Шебунин, вы как нас представляете? Как пиплов, которые едят *только мясо* с лозунгами:
- кто не ест мясо - тот баба;
- траву едят козлы;
- не ел мяса, значит ничего не ел?

В местностях, где мое мясоедение напрямую обуславливает убийство живых существ, я мяса не ем вообще.





> Они нас уже съесть хотят!


Не теште себя пустыми надеждами.

----------


## Михаил Шебунин

> Сорри, но я нигде не говорил, что поедание мяса кармически нейтрально. Это вы путаете со своими мыслями о кармической нейтральности вегетарианской пищи.
> 
> Мой тезис: употребление *любой* пищи кармически негативно.

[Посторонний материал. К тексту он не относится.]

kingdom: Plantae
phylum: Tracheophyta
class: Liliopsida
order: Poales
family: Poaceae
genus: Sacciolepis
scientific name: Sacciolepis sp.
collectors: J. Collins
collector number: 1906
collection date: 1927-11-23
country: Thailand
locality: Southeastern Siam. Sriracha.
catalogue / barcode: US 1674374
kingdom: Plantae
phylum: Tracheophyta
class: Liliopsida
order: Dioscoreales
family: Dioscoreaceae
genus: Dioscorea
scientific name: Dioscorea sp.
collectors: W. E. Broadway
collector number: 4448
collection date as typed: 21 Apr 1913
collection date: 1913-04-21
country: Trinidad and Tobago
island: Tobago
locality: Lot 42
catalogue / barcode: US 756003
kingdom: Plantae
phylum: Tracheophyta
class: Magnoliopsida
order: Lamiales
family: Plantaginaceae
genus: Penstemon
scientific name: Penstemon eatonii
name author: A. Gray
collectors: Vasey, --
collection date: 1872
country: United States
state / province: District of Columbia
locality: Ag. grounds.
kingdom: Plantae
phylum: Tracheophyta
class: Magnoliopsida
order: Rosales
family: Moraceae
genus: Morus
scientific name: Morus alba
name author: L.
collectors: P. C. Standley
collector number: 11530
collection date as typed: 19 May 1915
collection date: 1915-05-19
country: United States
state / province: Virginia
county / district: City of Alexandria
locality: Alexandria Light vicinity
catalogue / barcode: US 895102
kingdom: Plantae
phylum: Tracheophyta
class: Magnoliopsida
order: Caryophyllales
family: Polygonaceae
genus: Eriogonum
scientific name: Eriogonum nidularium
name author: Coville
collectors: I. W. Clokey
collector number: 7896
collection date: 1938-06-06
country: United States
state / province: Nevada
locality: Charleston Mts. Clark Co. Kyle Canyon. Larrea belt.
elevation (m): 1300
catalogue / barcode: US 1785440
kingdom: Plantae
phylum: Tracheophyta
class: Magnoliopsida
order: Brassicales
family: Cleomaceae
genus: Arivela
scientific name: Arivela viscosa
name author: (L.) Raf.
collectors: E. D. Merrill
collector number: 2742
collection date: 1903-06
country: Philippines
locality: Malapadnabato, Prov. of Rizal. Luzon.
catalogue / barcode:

Найдена точка взаимопонимания! Но степени негативности всё-таки отличаются. Например, поедание человечины отличается от поедания апельсина...




> *Следует избегать* не означает запрета! Если вы понимаете о чем речь... Иначе из практиков Ваджраяны стоит исключить подавляющее большинство тибетских наставников и практикующих (включая ЕДСЛ, я помню его цитату о том, что он по некоторым причинам не вегетарианец, хотя и промоутит благо).


А кто говорит о запретах? Просто во многих буддийских Сутрах мясоедение не поощряется и не рекомендуется. Снова из Пэма Бэнзы:

"А это - фрагмент из Ангулимала-сутры, исключительно для расширения кругозора.


Манджушри провозгласил: 

Из-за татхагатагарбхи будды воздерживаются от употребления мяса.

Будда добавил:

Да, это так, Манджушри. Нет ни единого существа, блуждающего в цепи жизней в безначальной и бесконечной сансаре, которое не было твоей матерью или сестрой. Любое существо, рожденное собакой, может впоследствии стать твоим отцом. Каждое существо подобно актеру, играющему на подмостках жизни. Наша собственная плоть и плоть других - одна и та же плоть. Поэтому Пробужденный не ест мяса. Кроме того, Манджушри, дхармадхату - обычная природа всех существ, поэтому будды воздерживаются от употребления мяса.

Манджушри также сказал: 

Владыка, есть и другие вполне обычные существа, которые воздерживаются от употребления мяса.

Будда ответил:

Что бы ни делали мирские люди, если это в согласии со словами Будды, следует рассматривать это как учения самого Будды".




> Шебунин, вы как нас представляете? Как пиплов, которые едят *только мясо* с лозунгами:
> - кто не ест мясо - тот баба;
> - траву едят козлы;
> - не ел мяса, значит ничего не ел?
> 
> В местностях, где мое мясоедение напрямую обуславливает убийство живых существ, я мяса не ем вообще.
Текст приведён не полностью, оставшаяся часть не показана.